_JOB 1_: Translate this sentence from the book review into Spanish: "Thirteen-year old Elizabeth is the daughter of tragically mismatched parents."
_JOB 2_: Format part of the records as a Markdown table with the columns n and Line, giving each line its row number and skipping any blank lines. Begin at the first line of the records and stop after the line that has "building: (398, 70)".

From Publishers Weekly

Sepia-toned like the tea-steeped ivory chess pieces commissioned at its start, this evocative if overripe brief novel by Ducornet (The Fan-Maker's Inquisition, etc.) tells the story of a young American girl's awakening one summer in 1950s Cairo. Thirteen-year old Elizabeth is the daughter of tragically mismatched parents. Her father is a soft-spoken, intellectual scholar of war ("his Egyptian students called him His Airship"), her mother a careless, vivacious Icelandic beauty ("a noisemaker"). When her mother moves into the Hotel-Pension Viennoise, the better to carry on her affairs, her father is heartbroken, losing himself in chess and the history of war. Introverted Elizabeth takes after her father and tends anxiously to him, while feuding with her mother and finding solace in her obsession with her father's best friend, Ramses Ragab, a handsome and gentle perfume maker. His seductive lessons in the art of hieroglyphics and the chemistry of exotic scents foreshadow the novel's plunge into the occult when Elizabeth's father hires a magician to try and lure his wife back. The troubled relationship between mother and daughter is beautifully depicted, and Ducornet deftly evokes a steamy, sophisticated mid-century Cairo, casting a veil of legend and arcane detail over the city's erotic stirrings. Luminous writing is left to take up the slack left by a slow and dreamy plot, but the hothouse atmosphere is artfully contrived.

(Recorded data)
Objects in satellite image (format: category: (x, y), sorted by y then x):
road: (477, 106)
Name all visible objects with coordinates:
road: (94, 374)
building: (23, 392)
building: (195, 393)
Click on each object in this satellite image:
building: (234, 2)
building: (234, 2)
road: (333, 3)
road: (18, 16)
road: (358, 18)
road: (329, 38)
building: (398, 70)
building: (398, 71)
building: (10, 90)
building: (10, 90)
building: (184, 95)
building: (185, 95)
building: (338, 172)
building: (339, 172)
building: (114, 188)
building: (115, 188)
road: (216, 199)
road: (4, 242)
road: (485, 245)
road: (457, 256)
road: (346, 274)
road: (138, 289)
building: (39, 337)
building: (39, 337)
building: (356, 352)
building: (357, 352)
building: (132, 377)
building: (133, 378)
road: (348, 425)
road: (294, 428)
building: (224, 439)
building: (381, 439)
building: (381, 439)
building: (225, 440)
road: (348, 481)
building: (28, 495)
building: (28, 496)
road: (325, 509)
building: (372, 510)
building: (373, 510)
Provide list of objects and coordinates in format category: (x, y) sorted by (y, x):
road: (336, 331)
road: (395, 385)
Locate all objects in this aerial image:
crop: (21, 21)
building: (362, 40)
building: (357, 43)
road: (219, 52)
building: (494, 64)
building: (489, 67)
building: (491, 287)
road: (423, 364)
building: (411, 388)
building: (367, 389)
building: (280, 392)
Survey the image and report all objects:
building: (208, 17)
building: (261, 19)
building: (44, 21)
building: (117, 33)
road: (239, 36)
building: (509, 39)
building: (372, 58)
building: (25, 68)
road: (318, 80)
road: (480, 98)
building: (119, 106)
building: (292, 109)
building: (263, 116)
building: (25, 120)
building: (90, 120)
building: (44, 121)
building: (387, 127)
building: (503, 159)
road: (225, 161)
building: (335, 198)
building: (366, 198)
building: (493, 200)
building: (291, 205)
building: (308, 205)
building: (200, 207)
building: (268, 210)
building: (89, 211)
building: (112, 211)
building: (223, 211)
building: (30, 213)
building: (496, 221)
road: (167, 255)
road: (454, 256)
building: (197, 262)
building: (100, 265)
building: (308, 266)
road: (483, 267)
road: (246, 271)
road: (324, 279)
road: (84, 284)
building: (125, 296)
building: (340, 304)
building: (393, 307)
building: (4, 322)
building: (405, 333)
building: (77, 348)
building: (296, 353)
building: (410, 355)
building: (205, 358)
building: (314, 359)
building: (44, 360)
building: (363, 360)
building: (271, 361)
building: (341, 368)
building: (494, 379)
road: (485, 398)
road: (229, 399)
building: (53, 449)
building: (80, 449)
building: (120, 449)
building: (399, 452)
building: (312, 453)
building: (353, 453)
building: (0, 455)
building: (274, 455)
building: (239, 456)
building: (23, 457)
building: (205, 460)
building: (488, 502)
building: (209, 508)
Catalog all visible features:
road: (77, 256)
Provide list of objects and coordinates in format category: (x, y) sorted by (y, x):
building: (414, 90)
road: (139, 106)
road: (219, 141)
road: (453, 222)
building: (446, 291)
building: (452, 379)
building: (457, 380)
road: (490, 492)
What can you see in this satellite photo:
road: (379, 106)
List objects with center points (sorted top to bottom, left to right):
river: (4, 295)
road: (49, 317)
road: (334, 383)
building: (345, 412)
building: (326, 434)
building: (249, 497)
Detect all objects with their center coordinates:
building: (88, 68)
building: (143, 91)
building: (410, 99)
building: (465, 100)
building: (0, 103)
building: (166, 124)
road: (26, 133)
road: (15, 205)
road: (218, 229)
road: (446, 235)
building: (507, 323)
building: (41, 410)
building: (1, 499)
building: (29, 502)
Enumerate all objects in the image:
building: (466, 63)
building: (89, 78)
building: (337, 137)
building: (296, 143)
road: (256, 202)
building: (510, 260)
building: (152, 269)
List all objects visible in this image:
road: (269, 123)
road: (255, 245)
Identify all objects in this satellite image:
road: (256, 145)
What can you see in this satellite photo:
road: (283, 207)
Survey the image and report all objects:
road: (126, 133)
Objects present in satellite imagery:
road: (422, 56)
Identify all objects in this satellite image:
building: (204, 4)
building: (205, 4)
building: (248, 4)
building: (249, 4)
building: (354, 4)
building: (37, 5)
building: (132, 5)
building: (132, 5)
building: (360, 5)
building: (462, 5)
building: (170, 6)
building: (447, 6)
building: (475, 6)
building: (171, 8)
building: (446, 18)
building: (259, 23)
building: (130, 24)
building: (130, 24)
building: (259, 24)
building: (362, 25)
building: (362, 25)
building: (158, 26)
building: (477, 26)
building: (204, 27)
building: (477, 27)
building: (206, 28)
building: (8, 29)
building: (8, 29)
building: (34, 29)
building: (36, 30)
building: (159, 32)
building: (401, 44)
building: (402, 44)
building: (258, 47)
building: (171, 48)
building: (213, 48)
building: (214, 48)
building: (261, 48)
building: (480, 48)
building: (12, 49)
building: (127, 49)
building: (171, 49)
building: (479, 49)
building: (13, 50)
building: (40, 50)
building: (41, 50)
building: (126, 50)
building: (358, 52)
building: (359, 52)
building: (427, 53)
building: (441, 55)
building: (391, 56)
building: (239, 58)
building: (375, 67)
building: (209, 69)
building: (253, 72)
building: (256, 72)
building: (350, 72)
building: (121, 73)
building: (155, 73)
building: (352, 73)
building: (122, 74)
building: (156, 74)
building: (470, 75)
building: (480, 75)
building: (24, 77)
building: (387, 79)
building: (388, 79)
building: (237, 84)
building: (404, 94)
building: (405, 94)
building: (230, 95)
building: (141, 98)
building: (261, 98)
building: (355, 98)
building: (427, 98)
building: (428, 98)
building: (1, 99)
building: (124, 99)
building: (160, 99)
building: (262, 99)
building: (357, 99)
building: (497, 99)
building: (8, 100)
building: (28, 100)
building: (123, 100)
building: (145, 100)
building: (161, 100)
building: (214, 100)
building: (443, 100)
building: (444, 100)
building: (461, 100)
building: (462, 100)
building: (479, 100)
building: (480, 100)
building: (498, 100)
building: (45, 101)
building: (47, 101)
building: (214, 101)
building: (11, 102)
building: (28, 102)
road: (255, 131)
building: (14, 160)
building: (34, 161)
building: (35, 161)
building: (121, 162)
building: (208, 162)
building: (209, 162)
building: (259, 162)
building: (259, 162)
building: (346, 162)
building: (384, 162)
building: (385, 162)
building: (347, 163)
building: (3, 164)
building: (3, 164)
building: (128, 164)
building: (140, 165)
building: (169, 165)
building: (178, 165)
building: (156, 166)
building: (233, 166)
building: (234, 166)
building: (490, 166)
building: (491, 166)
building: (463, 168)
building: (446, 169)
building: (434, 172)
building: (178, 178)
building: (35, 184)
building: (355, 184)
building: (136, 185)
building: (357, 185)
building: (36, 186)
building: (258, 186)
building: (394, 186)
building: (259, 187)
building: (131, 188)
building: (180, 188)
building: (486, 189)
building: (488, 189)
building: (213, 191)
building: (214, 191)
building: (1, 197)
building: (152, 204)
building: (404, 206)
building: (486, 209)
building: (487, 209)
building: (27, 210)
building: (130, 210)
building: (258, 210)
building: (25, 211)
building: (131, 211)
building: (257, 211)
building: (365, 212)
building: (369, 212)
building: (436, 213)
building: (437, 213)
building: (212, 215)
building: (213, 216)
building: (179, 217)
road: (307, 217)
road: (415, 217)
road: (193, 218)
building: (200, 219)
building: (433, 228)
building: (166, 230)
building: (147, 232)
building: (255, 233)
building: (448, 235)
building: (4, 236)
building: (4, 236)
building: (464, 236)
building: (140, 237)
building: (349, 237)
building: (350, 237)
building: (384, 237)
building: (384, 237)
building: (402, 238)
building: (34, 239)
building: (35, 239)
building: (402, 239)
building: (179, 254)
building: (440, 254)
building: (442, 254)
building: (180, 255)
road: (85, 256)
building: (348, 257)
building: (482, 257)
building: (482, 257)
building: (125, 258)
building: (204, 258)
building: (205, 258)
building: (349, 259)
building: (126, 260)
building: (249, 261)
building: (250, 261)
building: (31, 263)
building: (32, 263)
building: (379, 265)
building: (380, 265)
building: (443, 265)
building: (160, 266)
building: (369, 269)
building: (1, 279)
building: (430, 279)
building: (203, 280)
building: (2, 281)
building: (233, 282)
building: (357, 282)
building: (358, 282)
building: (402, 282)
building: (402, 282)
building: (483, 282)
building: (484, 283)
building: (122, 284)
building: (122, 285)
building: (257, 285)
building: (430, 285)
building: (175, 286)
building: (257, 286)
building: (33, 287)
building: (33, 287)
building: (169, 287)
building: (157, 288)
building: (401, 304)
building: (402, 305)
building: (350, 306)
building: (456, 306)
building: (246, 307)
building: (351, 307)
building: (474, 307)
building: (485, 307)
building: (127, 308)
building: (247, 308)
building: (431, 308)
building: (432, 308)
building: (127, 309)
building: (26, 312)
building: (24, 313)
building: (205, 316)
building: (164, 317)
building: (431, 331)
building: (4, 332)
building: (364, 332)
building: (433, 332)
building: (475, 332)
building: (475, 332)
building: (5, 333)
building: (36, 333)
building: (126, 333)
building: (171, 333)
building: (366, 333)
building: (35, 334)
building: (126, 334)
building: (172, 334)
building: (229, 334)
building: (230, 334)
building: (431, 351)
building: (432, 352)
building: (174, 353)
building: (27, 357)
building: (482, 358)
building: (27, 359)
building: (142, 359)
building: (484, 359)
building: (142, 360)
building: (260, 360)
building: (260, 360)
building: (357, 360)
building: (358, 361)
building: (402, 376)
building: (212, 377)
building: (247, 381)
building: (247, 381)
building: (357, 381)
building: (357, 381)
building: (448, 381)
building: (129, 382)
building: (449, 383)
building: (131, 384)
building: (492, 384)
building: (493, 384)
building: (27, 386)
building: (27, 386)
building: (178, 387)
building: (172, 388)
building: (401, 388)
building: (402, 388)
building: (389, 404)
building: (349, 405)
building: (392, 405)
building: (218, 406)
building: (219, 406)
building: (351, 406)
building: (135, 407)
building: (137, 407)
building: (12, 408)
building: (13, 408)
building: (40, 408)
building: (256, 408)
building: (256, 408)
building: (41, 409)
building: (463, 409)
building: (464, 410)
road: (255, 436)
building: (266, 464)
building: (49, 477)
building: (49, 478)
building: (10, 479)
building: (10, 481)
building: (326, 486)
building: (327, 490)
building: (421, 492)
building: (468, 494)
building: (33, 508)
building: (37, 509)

_PROBLEM SOLUTION 1_: Elizabeth, de trece años, es hija de unos padres trágicamente mal avenidos.

_PROBLEM SOLUTION 2_:
| n | Line |
|---|---|
| 1 | Objects in satellite image (format: category: (x, y), sorted by y then x): |
| 2 | road: (477, 106) |
| 3 | Name all visible objects with coordinates: |
| 4 | road: (94, 374) |
| 5 | building: (23, 392) |
| 6 | building: (195, 393) |
| 7 | Click on each object in this satellite image: |
| 8 | building: (234, 2) |
| 9 | building: (234, 2) |
| 10 | road: (333, 3) |
| 11 | road: (18, 16) |
| 12 | road: (358, 18) |
| 13 | road: (329, 38) |
| 14 | building: (398, 70) |